◆ Prompt:
Counting only lines below that hold "negative", give the total alone.

◆ Records supplied:
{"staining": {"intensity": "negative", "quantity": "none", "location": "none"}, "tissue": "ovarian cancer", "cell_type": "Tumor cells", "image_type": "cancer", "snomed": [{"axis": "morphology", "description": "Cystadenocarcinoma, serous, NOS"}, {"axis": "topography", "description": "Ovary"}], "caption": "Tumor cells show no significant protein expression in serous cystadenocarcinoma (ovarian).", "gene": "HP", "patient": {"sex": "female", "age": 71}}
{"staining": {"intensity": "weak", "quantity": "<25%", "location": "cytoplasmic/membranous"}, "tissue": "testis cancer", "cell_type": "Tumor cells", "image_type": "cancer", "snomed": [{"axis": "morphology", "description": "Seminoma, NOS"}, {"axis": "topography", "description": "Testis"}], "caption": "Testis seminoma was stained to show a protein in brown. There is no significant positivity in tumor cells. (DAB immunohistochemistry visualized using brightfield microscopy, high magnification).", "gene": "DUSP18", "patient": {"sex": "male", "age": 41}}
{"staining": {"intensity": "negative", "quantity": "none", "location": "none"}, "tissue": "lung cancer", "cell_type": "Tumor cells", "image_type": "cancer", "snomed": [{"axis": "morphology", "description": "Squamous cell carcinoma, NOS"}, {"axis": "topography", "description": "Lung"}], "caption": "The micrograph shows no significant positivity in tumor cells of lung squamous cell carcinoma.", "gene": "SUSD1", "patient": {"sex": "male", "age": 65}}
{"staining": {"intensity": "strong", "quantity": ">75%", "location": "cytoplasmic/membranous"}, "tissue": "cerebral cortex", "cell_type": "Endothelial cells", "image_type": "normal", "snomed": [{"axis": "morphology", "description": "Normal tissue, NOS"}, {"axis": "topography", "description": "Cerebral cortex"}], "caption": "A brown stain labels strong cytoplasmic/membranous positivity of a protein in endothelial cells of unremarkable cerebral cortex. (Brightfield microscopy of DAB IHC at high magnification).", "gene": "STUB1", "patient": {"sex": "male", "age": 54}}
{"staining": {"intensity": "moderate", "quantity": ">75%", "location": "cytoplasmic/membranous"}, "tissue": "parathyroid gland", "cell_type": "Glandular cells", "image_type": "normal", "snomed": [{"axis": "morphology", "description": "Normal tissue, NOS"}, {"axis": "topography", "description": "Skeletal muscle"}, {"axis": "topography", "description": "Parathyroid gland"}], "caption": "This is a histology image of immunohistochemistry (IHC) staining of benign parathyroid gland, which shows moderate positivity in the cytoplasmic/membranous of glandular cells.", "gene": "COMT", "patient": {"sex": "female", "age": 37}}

◆ Answer space:
2